**Task inputs:**
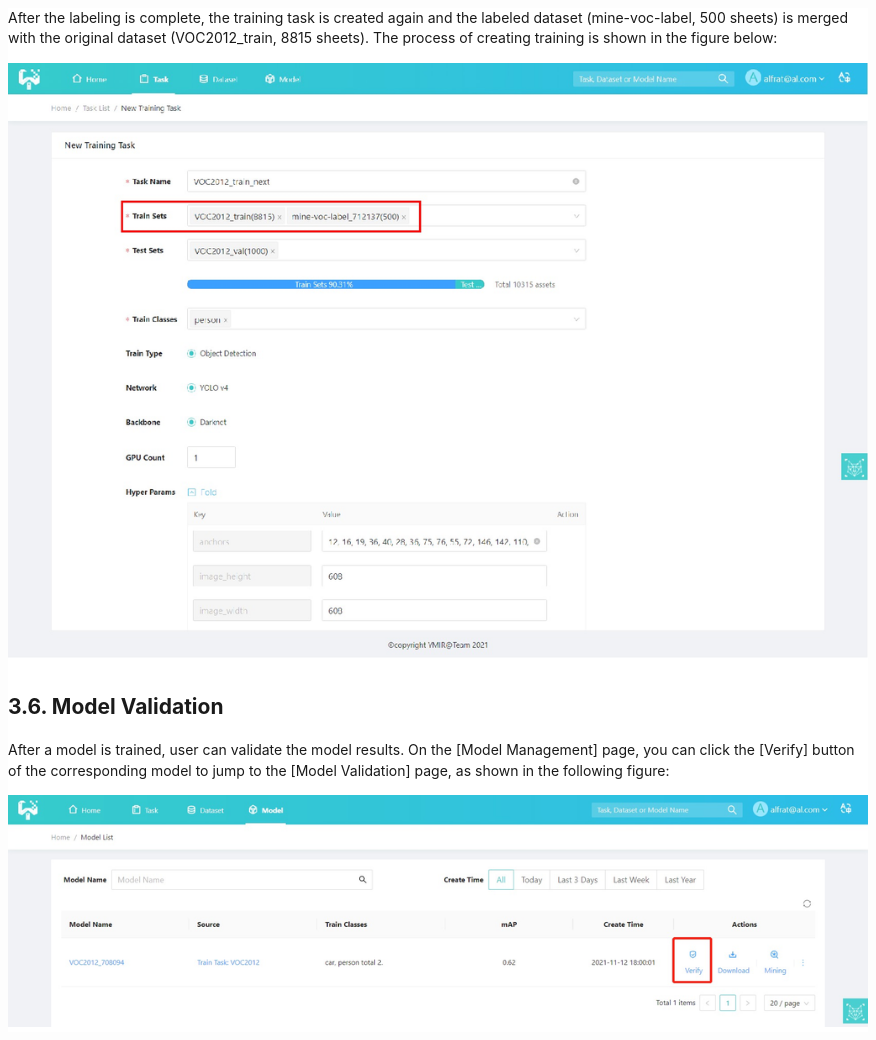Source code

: After the labeling is complete, the training task is created again and the labeled dataset (mine-voc-label, 500 sheets) is merged with the original dataset (VOC2012_train, 8815 sheets). The process of creating training is shown in the figure below:

![merge train](docs/images/merge-train3.jpeg)

## 3.6. Model Validation

After a model is trained, user can validate the model results. On the [Model Management] page, you can click the [Verify] button of the corresponding model to jump to the [Model Validation] page, as shown in the following figure:

![model val1](docs/images/model-val1.jpeg)
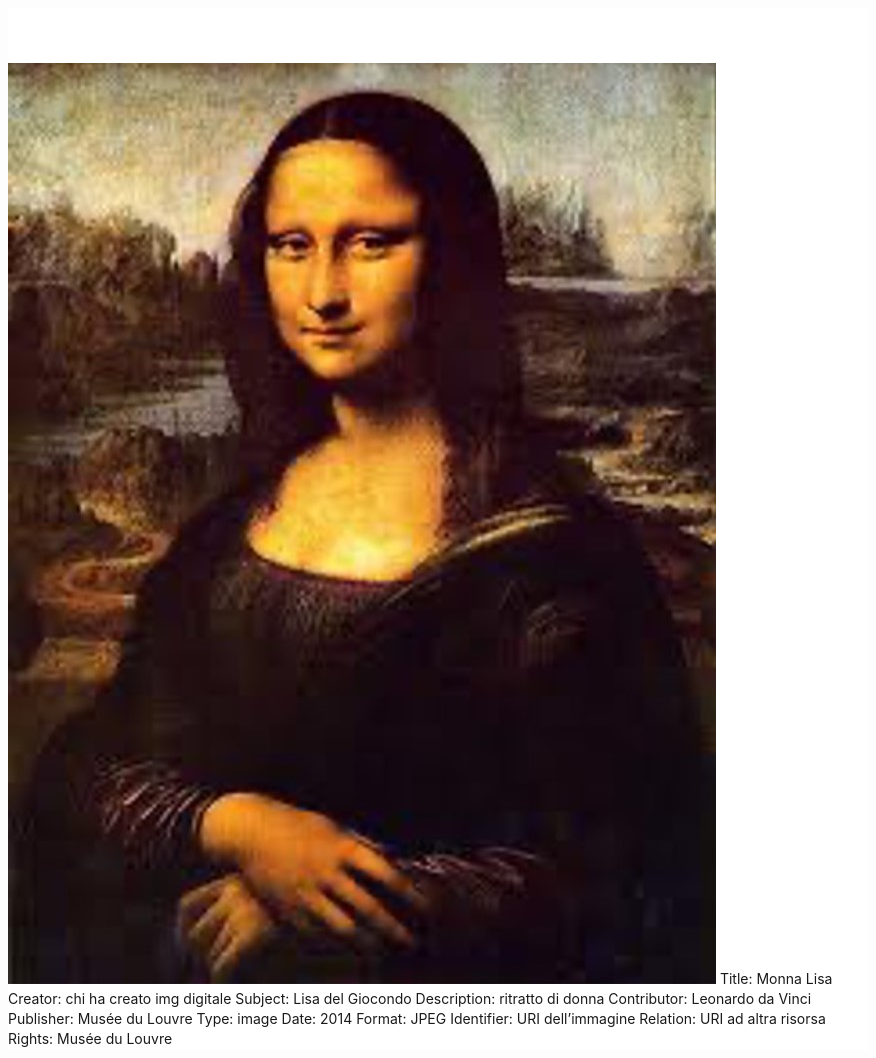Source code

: </br></br>

![ESEMPIO 4](img/L5.2-FlussiLavoroEditoriale-Metadati/ElementiValoriRecords1.jpg)
Title: Monna Lisa
Creator: chi ha creato img digitale
Subject: Lisa del Giocondo
Description: ritratto di donna
Contributor: Leonardo da Vinci
Publisher: Musée du Louvre
Type: image
Date: 2014
Format: JPEG
Identifier: URI dell’immagine
Relation: URI ad altra risorsa
Rights: Musée du Louvre
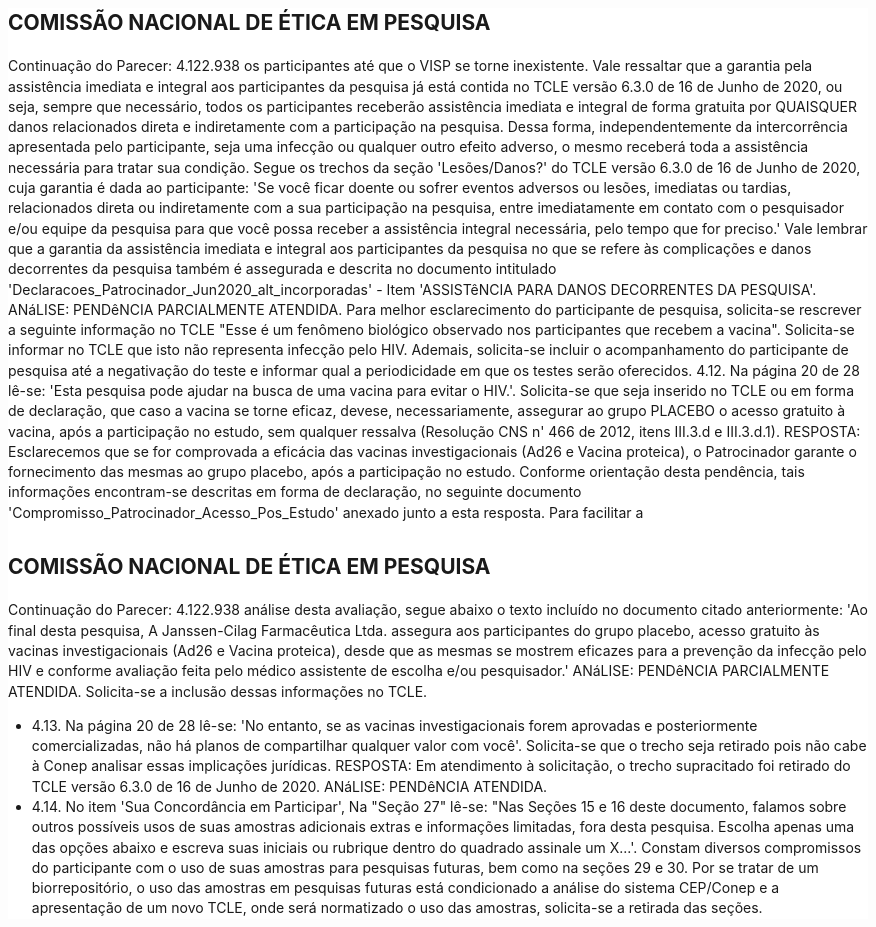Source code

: ## COMISSÃO NACIONAL DE ÉTICA EM PESQUISA

Continuação do Parecer: 4.122.938
os participantes até que o VISP se torne inexistente. Vale ressaltar que a garantia pela assistência imediata e integral aos participantes da pesquisa já está contida no TCLE versão 6.3.0 de 16 de Junho de 2020, ou seja, sempre que necessário, todos os participantes receberão assistência imediata e integral de forma gratuita por QUAISQUER danos relacionados direta e indiretamente com a participação na pesquisa. Dessa forma, independentemente da intercorrência apresentada pelo participante, seja uma infecção ou qualquer outro efeito adverso, o mesmo receberá toda a assistência necessária para tratar sua condição. Segue os trechos da seção 'Lesões/Danos?' do TCLE versão 6.3.0 de 16 de Junho de 2020, cuja garantia é dada ao participante: 'Se você ficar doente ou sofrer eventos adversos ou lesões, imediatas ou tardias, relacionados direta ou indiretamente com a sua participação na pesquisa, entre imediatamente em contato com o pesquisador e/ou equipe da pesquisa para que você possa receber a assistência integral necessária, pelo tempo que for preciso.' Vale lembrar que a garantia da assistência imediata e integral aos participantes da pesquisa no que se refere às complicações e danos decorrentes da pesquisa também é assegurada e descrita  no  documento  intitulado  'Declaracoes\_Patrocinador\_Jun2020\_alt\_incorporadas'  -  Item 'ASSISTêNCIA  PARA  DANOS  DECORRENTES DA PESQUISA'.
ANáLISE: PENDêNCIA PARCIALMENTE ATENDIDA. Para melhor esclarecimento do participante de pesquisa, solicita-se rescrever a seguinte informação no TCLE "Esse é um fenômeno biológico observado nos participantes que recebem a vacina". Solicita-se informar no TCLE que isto não representa infecção pelo HIV.  Ademais, solicita-se incluir o acompanhamento do participante de pesquisa até a negativação do teste e informar qual a periodicidade em que os testes serão oferecidos.
4.12. Na página 20 de 28 lê-se: 'Esta pesquisa pode ajudar na busca de uma vacina para evitar o HIV.'. Solicita-se que seja inserido no TCLE ou em forma de declaração, que caso a vacina se torne eficaz, devese, necessariamente, assegurar ao grupo PLACEBO o acesso gratuito à vacina, após a participação no estudo, sem qualquer ressalva (Resolução CNS n' 466 de 2012, itens III.3.d e III.3.d.1).
RESPOSTA: Esclarecemos que se for comprovada a eficácia das vacinas investigacionais (Ad26 e Vacina proteica), o Patrocinador garante o fornecimento das mesmas ao grupo placebo, após a participação no estudo. Conforme orientação desta pendência, tais informações encontram-se descritas em forma de declaração, no seguinte documento 'Compromisso\_Patrocinador\_Acesso\_Pos\_Estudo' anexado junto a esta resposta. Para facilitar a

## COMISSÃO NACIONAL DE ÉTICA EM PESQUISA

Continuação do Parecer: 4.122.938
análise desta avaliação, segue abaixo o texto incluído no documento citado anteriormente: 'Ao final desta pesquisa, A Janssen-Cilag Farmacêutica Ltda. assegura aos participantes do grupo placebo, acesso gratuito às vacinas investigacionais (Ad26 e Vacina proteica), desde que as mesmas se mostrem eficazes para a prevenção da infecção pelo HIV e conforme avaliação feita pelo médico assistente de escolha e/ou pesquisador.'
ANáLISE: PENDêNCIA PARCIALMENTE ATENDIDA. Solicita-se a inclusão dessas informações no TCLE.
- 4.13.  Na  página  20  de  28  lê-se:  'No  entanto,  se  as  vacinas  investigacionais  forem  aprovadas  e posteriormente comercializadas, não há planos de compartilhar qualquer valor com você'. Solicita-se que o trecho seja retirado pois não cabe à Conep analisar essas implicações jurídicas.
RESPOSTA: Em atendimento à solicitação, o trecho supracitado foi retirado do TCLE versão 6.3.0 de 16 de Junho de 2020.
ANáLISE: PENDêNCIA ATENDIDA.
- 4.14. No item 'Sua Concordância em Participar', Na "Seção 27" lê-se: "Nas Seções 15 e 16 deste documento, falamos sobre outros possíveis usos de suas amostras adicionais extras e informações limitadas, fora desta pesquisa. Escolha apenas uma das opções abaixo e escreva suas iniciais ou rubrique dentro do quadrado assinale um X...'. Constam diversos compromissos do participante com o uso de suas amostras para pesquisas futuras, bem como na seções 29 e 30. Por se tratar de um biorrepositório, o uso das amostras em pesquisas futuras está condicionado a análise do sistema CEP/Conep e a apresentação de um novo TCLE, onde será normatizado o uso das amostras, solicita-se a retirada das seções.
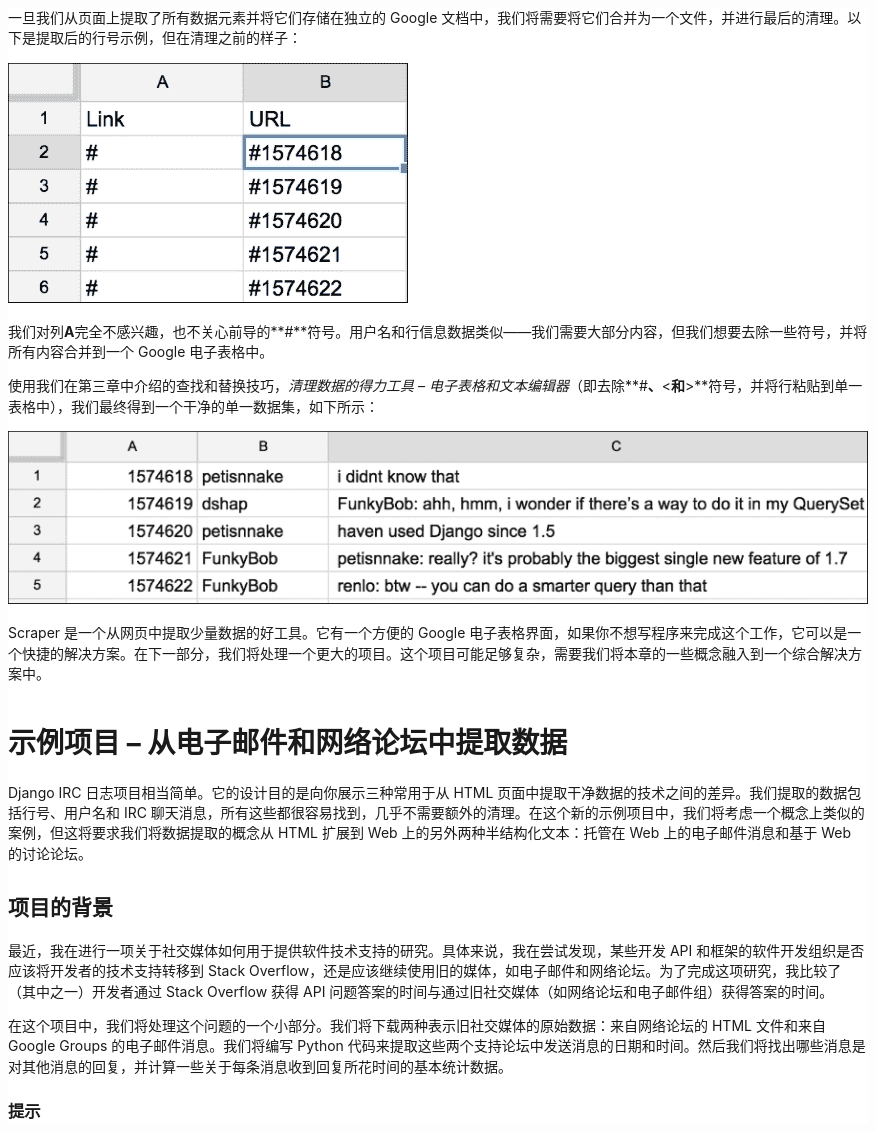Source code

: 一旦我们从页面上提取了所有数据元素并将它们存储在独立的 Google 文档中，我们将需要将它们合并为一个文件，并进行最后的清理。以下是提取后的行号示例，但在清理之前的样子：

![步骤三 – 数据列的最终清理](img/image00278.jpeg)

我们对列**A**完全不感兴趣，也不关心前导的**#**符号。用户名和行信息数据类似——我们需要大部分内容，但我们想要去除一些符号，并将所有内容合并到一个 Google 电子表格中。

使用我们在第三章中介绍的查找和替换技巧，*清理数据的得力工具 – 电子表格和文本编辑器*（即去除**#**、**<**和**>**符号，并将行粘贴到单一表格中），我们最终得到一个干净的单一数据集，如下所示：

![步骤三 – 数据列的最终清理](img/image00279.jpeg)

Scraper 是一个从网页中提取少量数据的好工具。它有一个方便的 Google 电子表格界面，如果你不想写程序来完成这个工作，它可以是一个快捷的解决方案。在下一部分，我们将处理一个更大的项目。这个项目可能足够复杂，需要我们将本章的一些概念融入到一个综合解决方案中。

# 示例项目 – 从电子邮件和网络论坛中提取数据

Django IRC 日志项目相当简单。它的设计目的是向你展示三种常用于从 HTML 页面中提取干净数据的技术之间的差异。我们提取的数据包括行号、用户名和 IRC 聊天消息，所有这些都很容易找到，几乎不需要额外的清理。在这个新的示例项目中，我们将考虑一个概念上类似的案例，但这将要求我们将数据提取的概念从 HTML 扩展到 Web 上的另外两种半结构化文本：托管在 Web 上的电子邮件消息和基于 Web 的讨论论坛。

## 项目的背景

最近，我在进行一项关于社交媒体如何用于提供软件技术支持的研究。具体来说，我在尝试发现，某些开发 API 和框架的软件开发组织是否应该将开发者的技术支持转移到 Stack Overflow，还是应该继续使用旧的媒体，如电子邮件和网络论坛。为了完成这项研究，我比较了（其中之一）开发者通过 Stack Overflow 获得 API 问题答案的时间与通过旧社交媒体（如网络论坛和电子邮件组）获得答案的时间。

在这个项目中，我们将处理这个问题的一个小部分。我们将下载两种表示旧社交媒体的原始数据：来自网络论坛的 HTML 文件和来自 Google Groups 的电子邮件消息。我们将编写 Python 代码来提取这些两个支持论坛中发送消息的日期和时间。然后我们将找出哪些消息是对其他消息的回复，并计算一些关于每条消息收到回复所花时间的基本统计数据。

### 提示
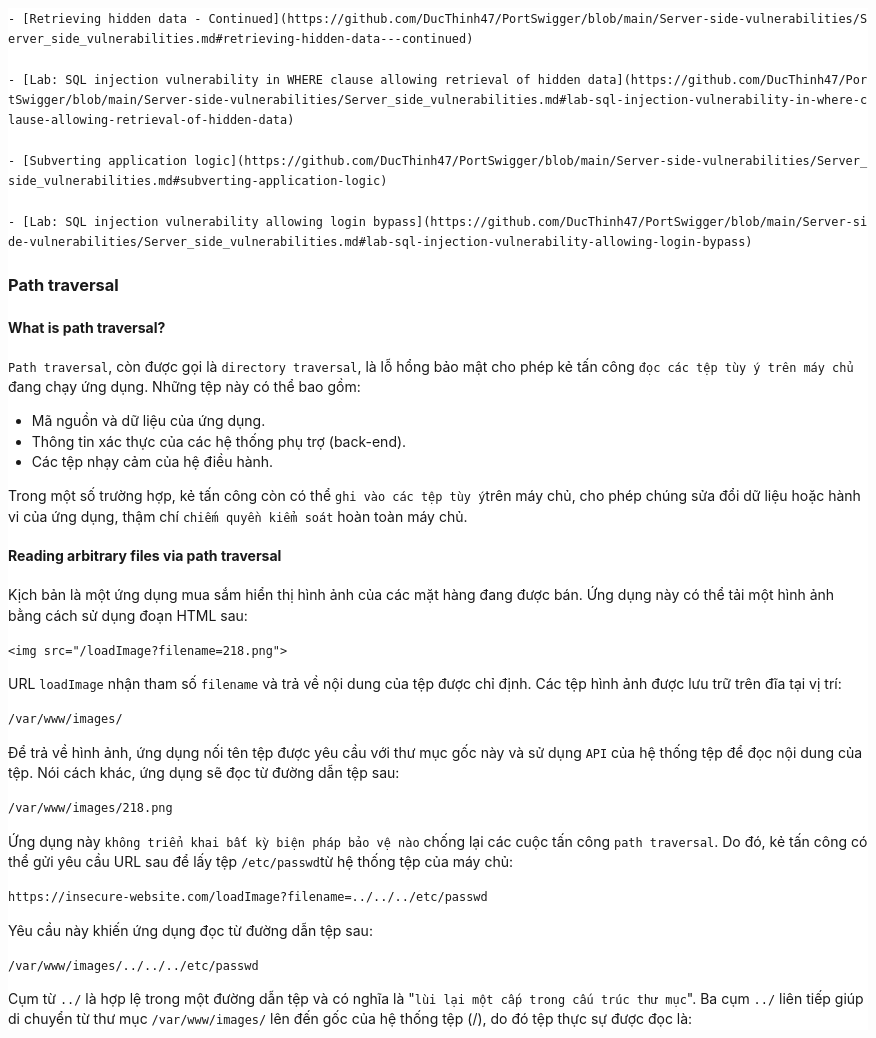     - [Retrieving hidden data - Continued](https://github.com/DucThinh47/PortSwigger/blob/main/Server-side-vulnerabilities/Server_side_vulnerabilities.md#retrieving-hidden-data---continued)

    - [Lab: SQL injection vulnerability in WHERE clause allowing retrieval of hidden data](https://github.com/DucThinh47/PortSwigger/blob/main/Server-side-vulnerabilities/Server_side_vulnerabilities.md#lab-sql-injection-vulnerability-in-where-clause-allowing-retrieval-of-hidden-data)

    - [Subverting application logic](https://github.com/DucThinh47/PortSwigger/blob/main/Server-side-vulnerabilities/Server_side_vulnerabilities.md#subverting-application-logic)

    - [Lab: SQL injection vulnerability allowing login bypass](https://github.com/DucThinh47/PortSwigger/blob/main/Server-side-vulnerabilities/Server_side_vulnerabilities.md#lab-sql-injection-vulnerability-allowing-login-bypass)

### Path traversal

#### What is path traversal?

`Path traversal`, còn được gọi là `directory traversal`, là lỗ hổng bảo mật cho phép kẻ tấn công `đọc các tệp tùy ý trên máy chủ` đang chạy ứng dụng. Những tệp này có thể bao gồm:

- Mã nguồn và dữ liệu của ứng dụng.
- Thông tin xác thực của các hệ thống phụ trợ (back-end).
- Các tệp nhạy cảm của hệ điều hành.

Trong một số trường hợp, kẻ tấn công còn có thể `ghi vào các tệp tùy ý`trên máy chủ, cho phép chúng sửa đổi dữ liệu hoặc hành vi của ứng dụng, thậm chí `chiếm quyền kiểm soát` hoàn toàn máy chủ.

#### Reading arbitrary files via path traversal

Kịch bản là một ứng dụng mua sắm hiển thị hình ảnh của các mặt hàng đang được bán. Ứng dụng này có thể tải một hình ảnh bằng cách sử dụng đoạn HTML sau:

    <img src="/loadImage?filename=218.png">

URL `loadImage` nhận tham số `filename` và trả về nội dung của tệp được chỉ định. Các tệp hình ảnh được lưu trữ trên đĩa tại vị trí:

    /var/www/images/

Để trả về hình ảnh, ứng dụng nối tên tệp được yêu cầu với thư mục gốc này và sử dụng `API` của hệ thống tệp để đọc nội dung của tệp. Nói cách khác, ứng dụng sẽ đọc từ đường dẫn tệp sau:

    /var/www/images/218.png

Ứng dụng này `không triển khai bất kỳ biện pháp bảo vệ nào` chống lại các cuộc tấn công `path traversal`. Do đó, kẻ tấn công có thể gửi yêu cầu URL sau để lấy tệp `/etc/passwd`từ hệ thống tệp của máy chủ:

    https://insecure-website.com/loadImage?filename=../../../etc/passwd

Yêu cầu này khiến ứng dụng đọc từ đường dẫn tệp sau:

    /var/www/images/../../../etc/passwd

Cụm từ `../` là hợp lệ trong một đường dẫn tệp và có nghĩa là "`lùi lại một cấp trong cấu trúc thư mục`". Ba cụm `../` liên tiếp giúp di chuyển từ thư mục `/var/www/images/` lên đến gốc của hệ thống tệp (/), do đó tệp thực sự được đọc là:
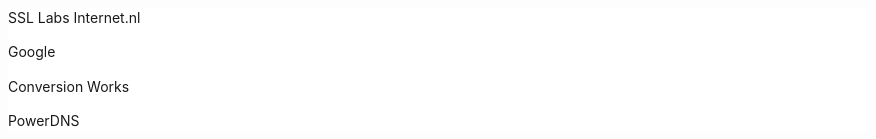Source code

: <reference anchor='SSL-Labs' target='https://www.ssllabs.com/ssltest/'>
    <front>
        <title>SSL Server Test</title>
        <author>
            <organization>SSL Labs</organization>
        </author>
        <date year='2019'/>
    </front>
</reference>

<reference anchor='Internet.nl' target='https://internet.nl'>
    <front>
        <title>Internet.nl Is Your Internet Up To Date?</title>
        <author>
            <organization>Internet.nl</organization>
        </author>
        <date year='2019'/>
    </front>
</reference>

<reference anchor='Brenker-and-Arnes'
           target='https://pdfs.semanticscholar.org/7b34/12c951cebe71cd2cddac5fda164fb2138a44.pdf'>
    <front>
        <title>CIRCUMVENTING IP-ADDRESS PSEUDONYMIZATION</title>
          <author initials='T.' surname='Brekne'> </author>
          <author initials='A.' surname='Arnes'> </author>
        <date year='2005'/>
    </front>
</reference>

<reference anchor='IP-Anonymization-in-Analytics' target='https://support.google.com/analytics/answer/2763052?hl=en'>
    <front>
        <title>IP Anonymization in Analytics</title>
        <author>
            <organization>Google</organization>
        </author>
        <date year='2019'/>
    </front>
</reference>

<reference anchor='Geolocation-Impact-Assessement' 
          target='https://support.google.com/analytics/answer/2763052?hl=en'>
    <front>
        <title>Anonymize IP Geolocation Accuracy Impact Assessment</title>
        <author>
            <organization>Conversion Works</organization>
        </author>
        <date year='2017'/>
    </front>
</reference>

<reference anchor='PowerDNS-dnswasher' target='https://github.com/PowerDNS/pdns/blob/master/pdns/dnswasher.cc'>
    <front>
        <title>dnswasher</title>
        <author>
            <organization>PowerDNS</organization>
        </author>
        <date year='2019'/>
    </front>
</reference>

**Task brief:**
Report how many lines of the records hold the word "dung", and supply no other text.

**The answer:**
2